Pesach | Video Message 2011
Updated: May 6, 2020
Hi welcome. Thank you for taking the time to watch this. This year I decided to do something different. As you know every Pesach I distribute a leaflet with a message to the entire community. This year, in light of current world events, I decided to distribute something more substantial: a short book of 40 pages on the topic of freedom, entitled Freedom Agenda – Blueprint for Creating a Better World.
We are living through historic times. What is happening in Arab countries around the world, in Egypt, Tunisia and other places, is really historic. The theme and spirit of the times is the quest for freedom. As freedom is one of the cornerstone values of Judaism, I felt it appropriate to convey some of these ideas concerning the Torah’s agenda for freedom.
While I was preparing the book, I had a fascinating conversation with a Jewish CEO of one of the top companies in South Africa who told me that often people view Judaism as a system filled with restrictions and duties that constrict our freedom and limit our options in life. I found that fascinating; here was a genius, really an outstanding person with this particular perception of what Judaism is all about. And I hear what he is saying. I can see how people can understand it from that perspective. But I think that it’s a mistake.
I told him there is a remarkable passage in the Talmud that looks at freedom from a completely different perspective. The Torah tells us that the Ten Commandments were charut al haluchot, “engraved on the Tablets,” and the Talmud comments that the word charut, engraved, has the same letters as the Hebrew word cheirut, which is freedom. The Talmud says, “there is no one who is truly free like a person who is involved with Torah.” This is a remarkable claim: Torah is the gateway to freedom. Not only can we achieve freedom through Torah, but the Talmud makes the bold statement that Torah is the only way to achieve real freedom.

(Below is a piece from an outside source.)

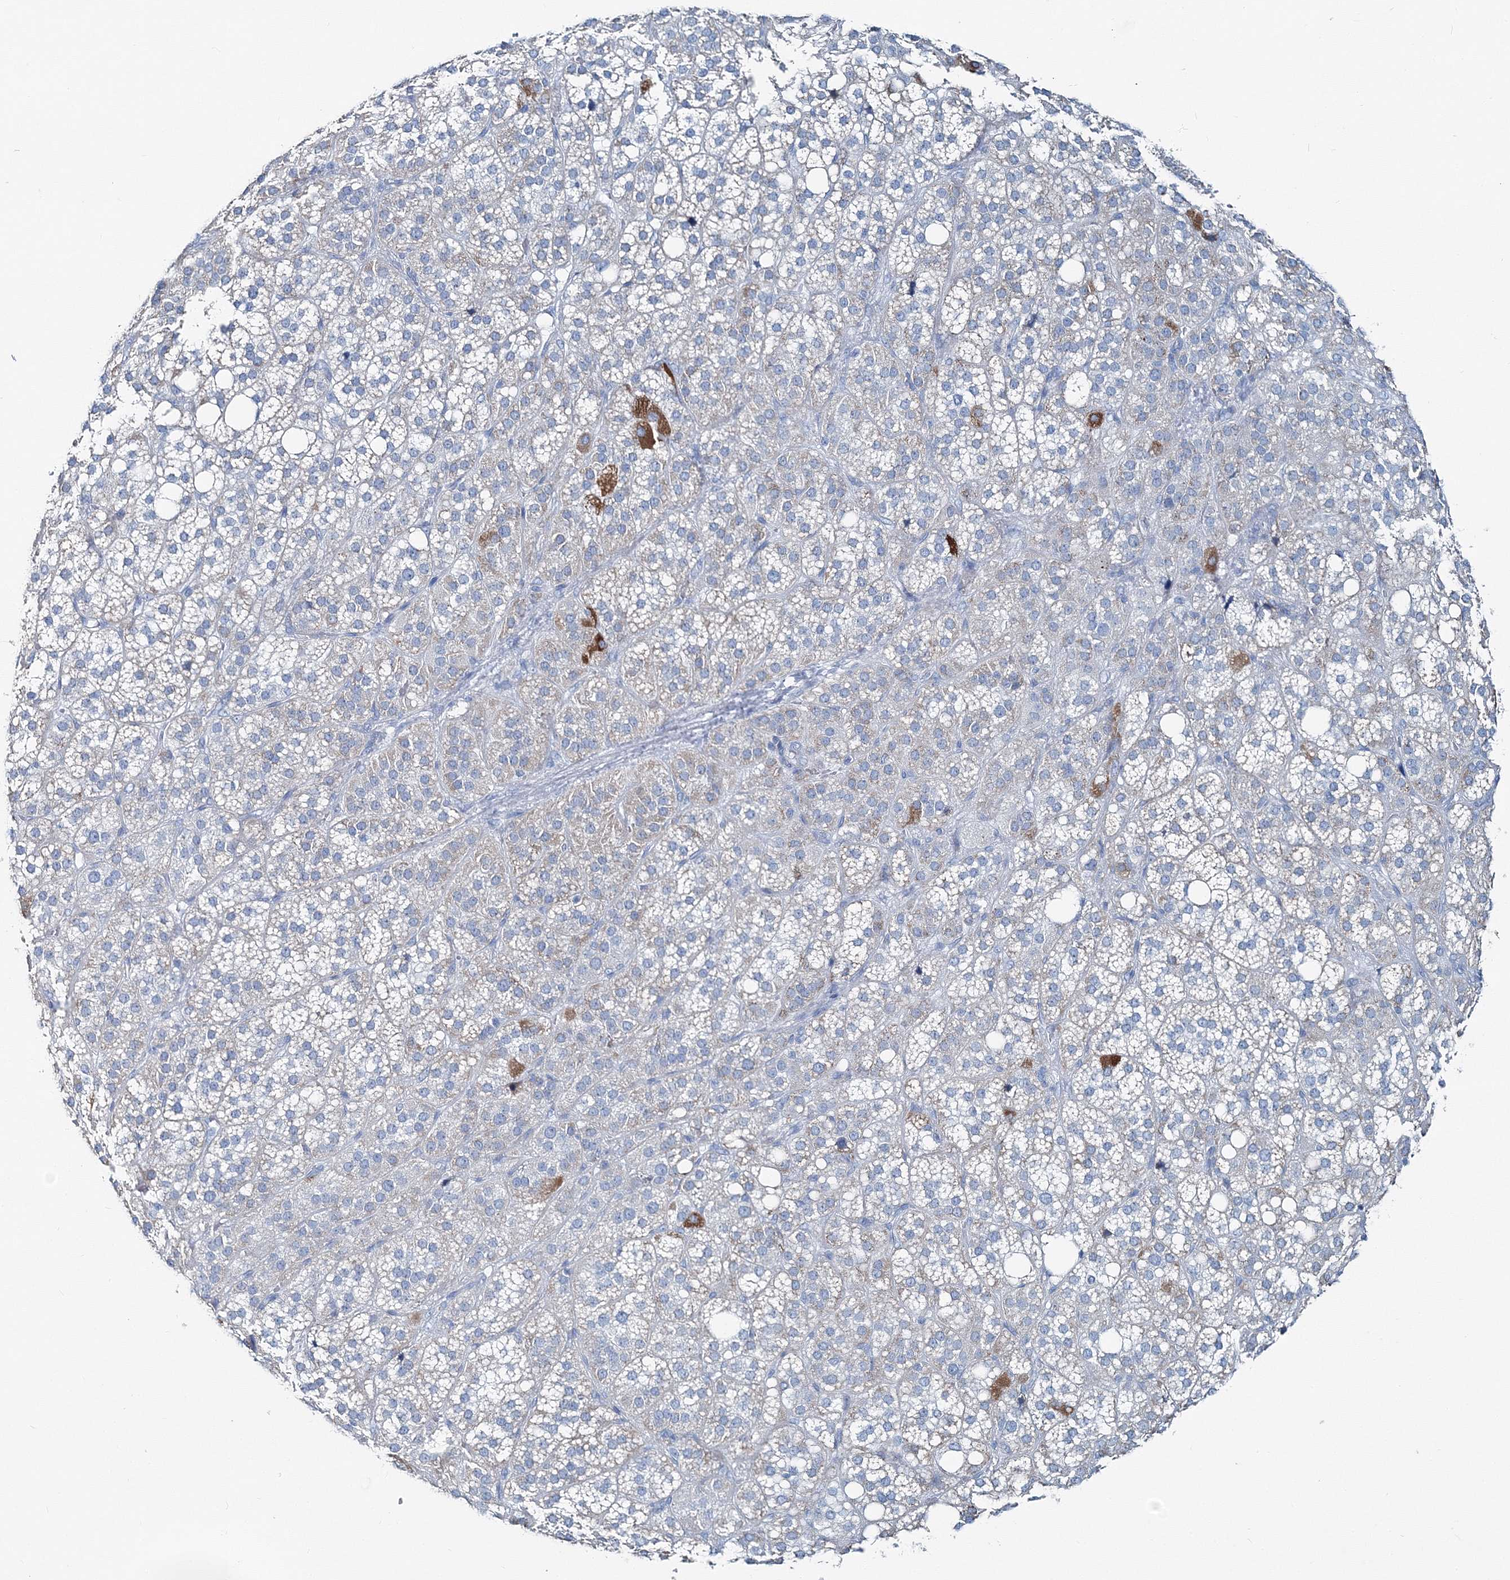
{"staining": {"intensity": "strong", "quantity": "<25%", "location": "cytoplasmic/membranous"}, "tissue": "adrenal gland", "cell_type": "Glandular cells", "image_type": "normal", "snomed": [{"axis": "morphology", "description": "Normal tissue, NOS"}, {"axis": "topography", "description": "Adrenal gland"}], "caption": "Glandular cells display strong cytoplasmic/membranous expression in about <25% of cells in normal adrenal gland. The staining was performed using DAB to visualize the protein expression in brown, while the nuclei were stained in blue with hematoxylin (Magnification: 20x).", "gene": "GABARAPL2", "patient": {"sex": "female", "age": 59}}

The Torah is full of duties and obligations; the 613 commandments seem to impose restrictions on our lives. How, then, do we understand this statement of the Talmud? There is an interesting analogy from the physical world: health, diet and exercise. We might think that real freedom means eating what we want, when we want, as much as we want – and never having to exercise; to watch what we eat and to exercise – that would seem restrictive. But in truth, although on a superficial level diet and exercise are restrictive, such a lifestyle is actually liberating because it enables us to be free from the ravages of ill health and lethargy. Living healthily means we are living in accordance with the laws of the physical universe, and when we live in accordance with the laws of the universe we are living at our optimum.
In the same way that G-d created physical laws for the universe, He created moral and spiritual laws for the universe. He revealed those laws to us in His Torah, and guided us as to how to live our lives. The Talmud even says G-d looked into the world and created the Torah. The Torah, then, is the blueprint for the world – its moral and spiritual infrastructure. When we live in accordance with this blueprint for a moral and spiritual world, we are living in accordance with the moral and spiritual laws of the universe. As with the physical laws of nature, when we follow the moral and spiritual laws we thrive and are full of energy.
The book Freedom Agenda: Blueprint for Creating a Better World discusses the moral and spiritual blueprint for the world, which G-d revealed to us in the Torah. The Torah shows us the gateway to freedom. It is a guide for creating freedom in this world. It’s the Torah’s agenda for freedom and it’s based on G-d’s blueprint for the moral and spiritual universe. It shows us the gateway to freedom. The book discusses the Torah’s guidelines to achieve freedom on an individual level as well as on a societal level, in terms of government – how to control abusive power; how to prevent tyranny; and how to run a welfare state; and in terms of individuals functioning within society as a whole – how to create a society of compassion and decency; how to understand the forces of history.
The book addresses these issues and that’s really what freedom is about and that’s what the book is about. Free copies are available from the shuls and the schools. It is also downloadable for your Kindle or iPad, on this website.
I hope you enjoy it. Read through it, ponder it. I would love to hear what you think about it. Please email me your thoughts – it is always pleasure hearing from our very special community.
Thank you so much for taking the time to watch this. Chag Kasher veSameach, wishing a joyous and kosher Pesach to our entire community. G-d bless you and thank you.